LookingOutwards-05

While I (along with the rest of the world) am very familiar with Frozen, I’d never really looked into how they animated the movie. I knew it was CGI, and I knew the basics of how they created the people in the movie, but I had ignored one major aspect: the snow.

Since their creation of Snow White and the Seven Dwarves in 1937, Disney has studied movement in order to create realistic-looking animation. With Snow White, it was studying the movements of a young woman, like walking and dancing; with The Lion King it was studying how lions move; and with Frozen, it was the movement of snow.

There was no software ready-made that would create the visual effects with snow that they wanted, so they had to start from scratch. They assembled a team of people (led by art director Michael Giaimo) to go study snow and figure out how to recreate it. Not only was it a new concept to tackle, it was a complicated one – snow comes in a huge number of varieties: powdery snow, wet snow, icy snow, etc. They had to figure out things like how snowballs looked when thrown against a wall and what it looks like to walk through the snow in a long skirt. While they didn’t have much time to make the deadline, Giaimo and his team put in considerable effort in making the snow look like it belonged in “a believable world.”

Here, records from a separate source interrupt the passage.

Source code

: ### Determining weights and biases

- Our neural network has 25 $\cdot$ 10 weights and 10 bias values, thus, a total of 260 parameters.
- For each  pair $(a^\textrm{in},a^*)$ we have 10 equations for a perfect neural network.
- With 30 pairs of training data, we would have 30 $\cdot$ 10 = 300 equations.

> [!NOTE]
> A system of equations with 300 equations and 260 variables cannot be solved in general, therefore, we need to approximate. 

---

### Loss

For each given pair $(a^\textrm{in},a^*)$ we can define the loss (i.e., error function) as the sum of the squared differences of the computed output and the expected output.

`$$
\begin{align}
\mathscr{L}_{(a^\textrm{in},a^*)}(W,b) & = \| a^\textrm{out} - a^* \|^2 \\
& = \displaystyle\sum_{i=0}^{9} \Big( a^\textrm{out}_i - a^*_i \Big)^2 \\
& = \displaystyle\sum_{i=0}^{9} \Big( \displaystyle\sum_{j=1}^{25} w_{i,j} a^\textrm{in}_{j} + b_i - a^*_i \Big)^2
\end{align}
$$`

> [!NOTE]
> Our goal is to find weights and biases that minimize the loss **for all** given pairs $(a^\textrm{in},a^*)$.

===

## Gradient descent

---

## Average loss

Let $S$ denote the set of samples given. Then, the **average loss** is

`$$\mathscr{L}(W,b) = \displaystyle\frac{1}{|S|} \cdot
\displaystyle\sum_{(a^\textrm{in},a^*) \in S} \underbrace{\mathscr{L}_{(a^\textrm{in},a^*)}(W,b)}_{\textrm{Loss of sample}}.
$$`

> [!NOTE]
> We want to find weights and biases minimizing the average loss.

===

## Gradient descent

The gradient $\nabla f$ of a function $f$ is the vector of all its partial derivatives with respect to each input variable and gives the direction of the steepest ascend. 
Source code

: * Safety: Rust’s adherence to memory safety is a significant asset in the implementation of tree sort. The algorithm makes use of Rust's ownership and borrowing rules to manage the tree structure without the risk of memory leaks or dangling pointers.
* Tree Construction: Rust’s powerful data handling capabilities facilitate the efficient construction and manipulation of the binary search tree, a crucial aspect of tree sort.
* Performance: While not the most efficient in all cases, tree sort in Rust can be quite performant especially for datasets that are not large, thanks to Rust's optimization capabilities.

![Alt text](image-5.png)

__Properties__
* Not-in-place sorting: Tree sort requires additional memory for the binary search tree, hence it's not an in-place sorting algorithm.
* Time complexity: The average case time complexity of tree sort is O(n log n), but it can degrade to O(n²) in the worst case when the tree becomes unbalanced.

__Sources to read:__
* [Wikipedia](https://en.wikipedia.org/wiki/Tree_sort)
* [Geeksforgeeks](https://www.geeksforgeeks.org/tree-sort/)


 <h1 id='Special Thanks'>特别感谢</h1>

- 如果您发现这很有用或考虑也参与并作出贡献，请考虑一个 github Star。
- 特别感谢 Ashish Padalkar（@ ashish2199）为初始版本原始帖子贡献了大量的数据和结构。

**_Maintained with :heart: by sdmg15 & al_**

The art team also went to Quebec, Canada to visit the Ice Hotel as part of their research.
The art team also went to Quebec, Canada to visit the Ice Hotel as part of their research.

The above video includes an explanation of the algorithms used (which I fully admit I do not understand at all) as well as shots of the animation in action. It even includes formulas above some of the animations, often side-by-side, to show how changing certain variables effects how the snow looks.

Frozen was released in 2013 and was produced by Peter Del Vecho.